Cortana is a person and yet not a person, a character and yet not a character—and always your way into the heart of the Halo story. "Now would be a very good time to leave!" rings in the imaginations of every player of Halo: CE, and her words at the end of Reach, over-the-top as they may seem, are just what Helen might have said about the heroes of homeric epic: "We will remember your courage."
Cortana's role as the Helen of Halo is all the stronger because like the Iliad Reach is about dying nobly. The broad meaning of the Iliadic tradition turns on the idea of the beautiful death—beautiful specifically because it is a death undergone in order to win the kleos that comes from dying for honor and duty without reference to one's own interest (as Achilles fights because he is duty-bound to his comrades to fight, despite acknowledging that Helen isn't worth fighting for). In Reach, your player-character's identity as Noble 6, part of Noble Team, is only the tip of this self-sacrificial iceberg.
We should not turn away from a fundamental problem here: I'm a guy on a sofa, not a Spartan giving his life to save humanity. Indeed, the very interactive nature of the practice of playing Halo tends to emphasize, rather than cover over, the enormous gap between pretending to be Noble 6 sacrificing himself and actually dying nobly: when the game ends, we're still on the sofa.

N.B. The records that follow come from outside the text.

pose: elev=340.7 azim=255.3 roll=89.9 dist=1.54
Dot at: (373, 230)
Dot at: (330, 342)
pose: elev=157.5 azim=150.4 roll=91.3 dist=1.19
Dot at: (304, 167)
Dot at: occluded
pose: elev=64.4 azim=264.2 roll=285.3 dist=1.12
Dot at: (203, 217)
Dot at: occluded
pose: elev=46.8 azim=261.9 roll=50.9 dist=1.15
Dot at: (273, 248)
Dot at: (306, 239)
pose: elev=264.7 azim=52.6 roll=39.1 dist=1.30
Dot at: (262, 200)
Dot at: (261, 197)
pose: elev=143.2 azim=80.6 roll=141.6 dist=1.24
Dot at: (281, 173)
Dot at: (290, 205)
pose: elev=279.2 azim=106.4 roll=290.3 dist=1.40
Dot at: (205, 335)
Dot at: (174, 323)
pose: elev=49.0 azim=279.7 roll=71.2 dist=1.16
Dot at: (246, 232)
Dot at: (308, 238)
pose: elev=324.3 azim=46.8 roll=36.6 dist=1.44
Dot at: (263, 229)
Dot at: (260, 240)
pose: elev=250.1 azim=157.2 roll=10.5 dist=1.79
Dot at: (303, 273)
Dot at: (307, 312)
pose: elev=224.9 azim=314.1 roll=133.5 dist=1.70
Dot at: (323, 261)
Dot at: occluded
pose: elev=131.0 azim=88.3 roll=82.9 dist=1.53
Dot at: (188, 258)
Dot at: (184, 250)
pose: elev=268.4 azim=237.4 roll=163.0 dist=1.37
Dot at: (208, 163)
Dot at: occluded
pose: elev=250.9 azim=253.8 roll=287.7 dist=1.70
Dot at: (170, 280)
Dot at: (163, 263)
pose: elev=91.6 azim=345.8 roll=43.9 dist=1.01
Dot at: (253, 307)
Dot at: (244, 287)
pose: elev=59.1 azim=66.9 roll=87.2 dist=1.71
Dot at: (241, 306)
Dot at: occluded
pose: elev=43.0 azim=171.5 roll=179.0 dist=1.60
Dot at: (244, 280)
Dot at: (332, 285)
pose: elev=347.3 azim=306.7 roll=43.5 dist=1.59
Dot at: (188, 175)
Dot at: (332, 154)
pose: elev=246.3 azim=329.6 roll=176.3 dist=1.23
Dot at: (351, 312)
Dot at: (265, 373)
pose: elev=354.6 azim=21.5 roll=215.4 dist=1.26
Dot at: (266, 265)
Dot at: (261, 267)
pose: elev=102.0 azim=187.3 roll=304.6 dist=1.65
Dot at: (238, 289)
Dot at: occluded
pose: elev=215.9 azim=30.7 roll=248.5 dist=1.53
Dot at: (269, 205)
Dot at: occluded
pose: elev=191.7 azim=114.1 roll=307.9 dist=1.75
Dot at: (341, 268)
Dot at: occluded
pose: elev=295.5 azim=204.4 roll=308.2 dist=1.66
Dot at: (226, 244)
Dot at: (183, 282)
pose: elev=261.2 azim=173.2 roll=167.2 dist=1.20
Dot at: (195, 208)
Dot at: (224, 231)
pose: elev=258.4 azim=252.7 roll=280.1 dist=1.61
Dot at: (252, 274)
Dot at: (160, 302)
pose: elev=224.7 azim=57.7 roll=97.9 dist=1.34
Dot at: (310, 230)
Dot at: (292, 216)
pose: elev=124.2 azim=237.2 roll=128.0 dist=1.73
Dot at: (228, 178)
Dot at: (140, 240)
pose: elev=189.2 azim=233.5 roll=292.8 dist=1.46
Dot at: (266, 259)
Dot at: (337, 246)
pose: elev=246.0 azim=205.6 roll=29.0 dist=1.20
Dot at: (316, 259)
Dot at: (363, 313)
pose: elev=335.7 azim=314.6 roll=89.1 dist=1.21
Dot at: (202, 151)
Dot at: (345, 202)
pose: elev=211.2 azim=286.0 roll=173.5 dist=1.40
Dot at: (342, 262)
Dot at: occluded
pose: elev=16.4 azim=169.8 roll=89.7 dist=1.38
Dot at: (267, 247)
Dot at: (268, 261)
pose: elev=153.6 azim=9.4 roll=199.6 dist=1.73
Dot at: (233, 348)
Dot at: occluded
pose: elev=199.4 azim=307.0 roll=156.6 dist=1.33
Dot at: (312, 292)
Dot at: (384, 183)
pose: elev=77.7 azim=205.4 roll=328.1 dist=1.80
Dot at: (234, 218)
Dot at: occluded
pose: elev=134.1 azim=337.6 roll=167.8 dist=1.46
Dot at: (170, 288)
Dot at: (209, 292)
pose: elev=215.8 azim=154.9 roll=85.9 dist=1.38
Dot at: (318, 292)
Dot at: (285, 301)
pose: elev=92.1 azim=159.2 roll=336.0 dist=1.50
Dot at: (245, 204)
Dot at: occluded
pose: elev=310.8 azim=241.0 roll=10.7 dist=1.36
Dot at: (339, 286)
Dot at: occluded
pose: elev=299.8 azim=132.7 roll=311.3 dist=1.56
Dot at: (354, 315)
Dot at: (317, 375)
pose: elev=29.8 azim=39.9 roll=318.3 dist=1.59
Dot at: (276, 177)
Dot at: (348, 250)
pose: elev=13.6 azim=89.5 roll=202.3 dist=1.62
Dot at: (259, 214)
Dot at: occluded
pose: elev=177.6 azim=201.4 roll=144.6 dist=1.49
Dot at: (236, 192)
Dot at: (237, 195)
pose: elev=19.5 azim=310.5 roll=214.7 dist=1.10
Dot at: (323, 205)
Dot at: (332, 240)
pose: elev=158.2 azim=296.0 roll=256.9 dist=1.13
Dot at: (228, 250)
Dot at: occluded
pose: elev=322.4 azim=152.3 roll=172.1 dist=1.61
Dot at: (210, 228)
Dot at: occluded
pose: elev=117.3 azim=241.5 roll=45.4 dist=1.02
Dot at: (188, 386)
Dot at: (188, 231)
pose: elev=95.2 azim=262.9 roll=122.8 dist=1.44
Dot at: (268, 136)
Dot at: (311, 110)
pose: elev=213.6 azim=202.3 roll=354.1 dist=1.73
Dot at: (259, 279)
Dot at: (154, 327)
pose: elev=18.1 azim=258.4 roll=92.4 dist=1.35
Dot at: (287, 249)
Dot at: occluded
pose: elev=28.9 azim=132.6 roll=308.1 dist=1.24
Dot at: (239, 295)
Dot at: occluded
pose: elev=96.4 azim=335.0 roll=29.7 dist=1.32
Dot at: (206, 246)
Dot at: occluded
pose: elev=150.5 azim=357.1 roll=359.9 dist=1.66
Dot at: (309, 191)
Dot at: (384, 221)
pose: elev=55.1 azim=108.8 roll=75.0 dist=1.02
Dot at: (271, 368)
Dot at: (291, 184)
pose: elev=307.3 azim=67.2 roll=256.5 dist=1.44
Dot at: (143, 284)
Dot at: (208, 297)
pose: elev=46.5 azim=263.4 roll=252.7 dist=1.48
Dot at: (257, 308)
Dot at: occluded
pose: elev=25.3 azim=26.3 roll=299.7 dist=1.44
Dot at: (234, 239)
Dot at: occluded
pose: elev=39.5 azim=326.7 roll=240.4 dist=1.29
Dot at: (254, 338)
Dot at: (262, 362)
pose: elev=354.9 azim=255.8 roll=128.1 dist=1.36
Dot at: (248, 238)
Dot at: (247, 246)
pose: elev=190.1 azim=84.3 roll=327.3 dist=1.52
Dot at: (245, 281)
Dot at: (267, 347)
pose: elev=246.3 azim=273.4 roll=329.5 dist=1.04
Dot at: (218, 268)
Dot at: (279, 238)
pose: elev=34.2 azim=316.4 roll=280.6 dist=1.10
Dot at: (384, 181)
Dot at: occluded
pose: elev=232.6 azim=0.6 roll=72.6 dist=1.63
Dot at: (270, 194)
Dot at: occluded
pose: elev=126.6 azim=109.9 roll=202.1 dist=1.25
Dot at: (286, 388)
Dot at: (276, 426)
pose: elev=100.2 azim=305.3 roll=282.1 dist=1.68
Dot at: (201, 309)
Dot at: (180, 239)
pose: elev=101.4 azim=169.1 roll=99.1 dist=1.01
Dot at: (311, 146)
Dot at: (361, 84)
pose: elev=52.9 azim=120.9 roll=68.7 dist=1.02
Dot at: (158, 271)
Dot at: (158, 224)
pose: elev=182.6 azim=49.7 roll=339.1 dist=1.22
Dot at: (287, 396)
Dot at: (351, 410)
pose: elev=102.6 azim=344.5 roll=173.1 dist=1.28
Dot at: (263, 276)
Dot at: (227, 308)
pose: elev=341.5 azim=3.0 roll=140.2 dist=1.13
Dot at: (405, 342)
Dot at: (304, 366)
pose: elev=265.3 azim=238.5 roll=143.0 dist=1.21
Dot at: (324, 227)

Being there on the sofa, like sitting in a bard's audience, though, finally connects Halo and games like it to the epic traditions they have reawakened: through them we become integrally involved in deeds we could not possibly realize in our own lives, but which we must acknowledge our longing, and perhaps our duty, to attempt. From this dynamic comes those frequent epic moments when a hero performs a deed no one alive "now" could do: we are not epic heroes—it is for us merely to try to be like them. The Halo cycle calls us to great deeds by making us part of a story of which, in the end, we feel ourselves only to be weak echoes.